Il y a des signes qui révèlent des perturbations, de la souffrance au travail, et des alertes qui mériteraient une réponse de la part des responsables : congés maladies à répétition, démissions soudaines, visites de tutelle trop espacées, mutisme prolongé de certains acteurs, absences aux réunions, portes qui claquent ou portes qui restent toujours fermées… Certains salariés disent ne pas avoir été écoutés lorsqu’ils faisaient allusion à un climat dégradé, à des tensions ou à des agressions entre enseignants, à des découragements durables…

Le conflit comme source de dialogue

Un conflit est aussi un signe de vitalité et la médiation n’a pas pour objectif de l’aplanir; il peut même devenir fructueux si les personnes expriment leurs points de vue, se font mieux comprendre et comprennent mieux les autres. Ce mouvement est d’autant plus nécessaire qu’au sein de l’Enseignement catholique les responsables se voient confier des missions très prenantes où ils s’engagent avec générosité. Ainsi s’accentuent les exigences réciproques. Il s’agit de « prendre sur soi ». Conflits et désordres iraient en effet à l’encontre d’une communication « idéale » entre des acteurs « méritants » partageant des valeurs communes. Or la médiation consiste justement à faire apparaître le plus sereinement possible les différences et les divergences, avant d’ouvrir les portes de la reconnaissance et de l’estime réciproques.

Le médiateur : une prise de recul bienveillante

Tout responsable travaille à la recherche ou au maintien d’un climat apaisé. Et il n’est pas facile, tant qu’il a encore l’espoir d’y parvenir seul, de faire appel à un tiers.

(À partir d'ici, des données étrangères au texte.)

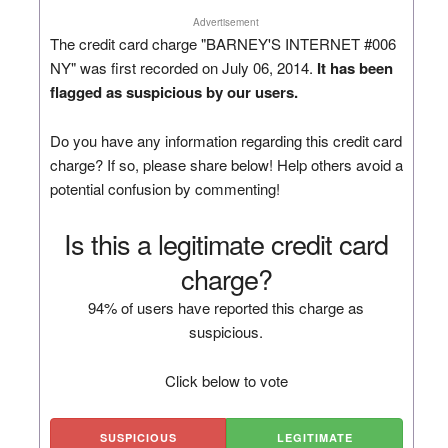
Advertisement
The credit card charge "BARNEY'S INTERNET #006
NY" was first recorded on July 06, 2014.
It has been
flagged as suspicious by our users.
Do you have any information regarding this credit card
charge? If so, please share below! Help others avoid a
potential confusion by commenting!
Is this a legitimate credit card
charge?
94% of users have reported this charge as
suspicious.
Click below to vote
SUSPICIOUS
LEGITIMATE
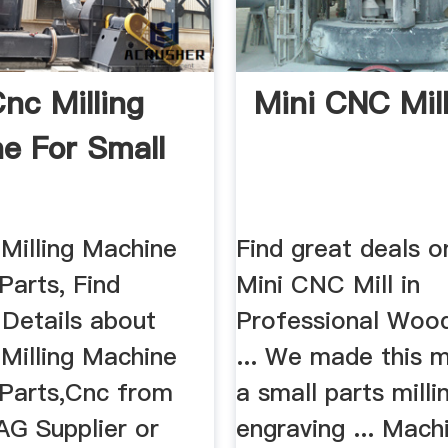
Cnc Milling
Mini CNC Mill
e For Small
 Milling Machine
Find great deals o
Parts, Find
Mini CNC Mill in
Details about
Professional Woo
 Milling Machine
... We made this 
 Parts,Cnc from
a small parts milli
G Supplier or
engraving ... Mach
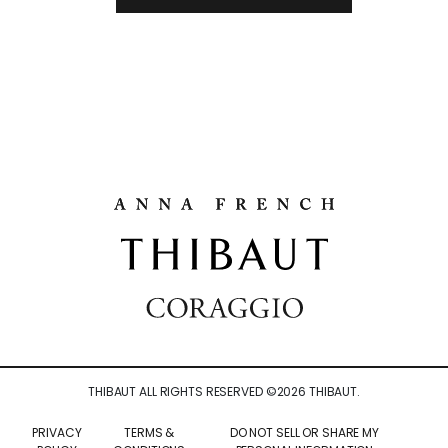
THIBAUT ALL RIGHTS RESERVED ©
2026
THIBAUT.
PRIVACY
TERMS &
DO NOT SELL OR SHARE MY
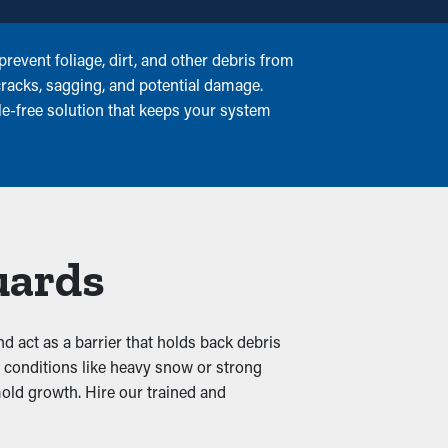
event foliage, dirt, and other debris from
cracks, sagging, and potential damage.
le-free solution that keeps your system
uards
and act as a barrier that holds back debris
r conditions like heavy snow or strong
mold growth. Hire our trained and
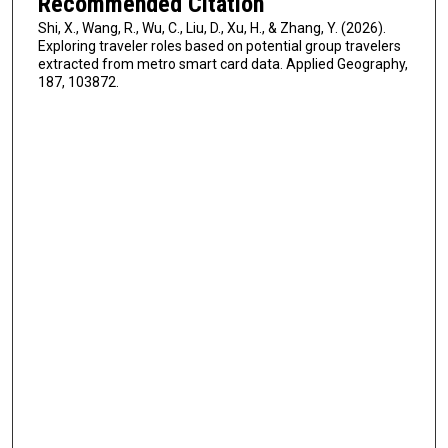
Recommended Citation
Shi, X., Wang, R., Wu, C., Liu, D., Xu, H., & Zhang, Y. (2026).
Exploring traveler roles based on potential group travelers
extracted from metro smart card data. Applied Geography,
187, 103872.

Alors qu’un tiers peut aider à réfléchir, à anticiper, voire à engager une démarche, si nécessaire.
Ainsi, le nouveau Statut de l’Enseignement catholique, publié en Juin 2013 présente la médiation comme un recours pour aider des personnes en conflit. Cette proposition sous entend qu’une médiation n’a pas vocation à prendre la place des lieux et procédures légitimes de décisions (hiérarchiques, techniques, représentatifs), que le médiateur ne se substitue à aucun acteur dans l’organisation, qu’il ne prendra pas parti pour les uns ni pour les autres et qu’il garantira la confidentialité des échanges.
En cas de malaise, chacun est resté sur ses gardes de peur d’envenimer la situation ou d’être pris à parti dans l’écheveau des malentendus et des rumeurs. Cela est si vrai que, même en temps normal, un certain mutisme semble de bon aloi pour éviter les frictions. Alors cet état de fait permet aux difficultés voire aux souffrances d’être assujetties au silence de chacun. Faut-il parler ou se taire? la parole est toujours un risque… une position de repli semble a priori plus confortable. Elle est adoptée par beaucoup et l’un des premiers constats exprimés en médiation tourne autour de cette difficulté : « on ne se parlait plus ».
Dans le document signé récemment de Pascal Balmand, on note l’importance attachée à l’écoute et à la parole « libre, authentique, respectueuse et efficiente » comme fondement d’une capacité à « Réenchanter l’école »… Il y fait référence aux moments de pause pour « ouvrir une oasis de décélération ». Comment ne pas y voir une parenté avec ce que nous cherchons à travers toute médiation : moment d’écoute, d’analyse, d’expression, de réflexion, de non jugement ?

(1) L’équipe d’une douzaine de personnes est constituée, par moitié, de médiateurs professionnels et d’anciens responsables de l’institution (Directeurs diocésains, chefs d’établissement).
(2) L’article 373 précise qu’une demande d’intervention dans un litige n’est recevable qu’après qu’ont été épuisées les voies d’une médiation processus volontaire et confidentiel, guidé par un tiers indépendant et impartial.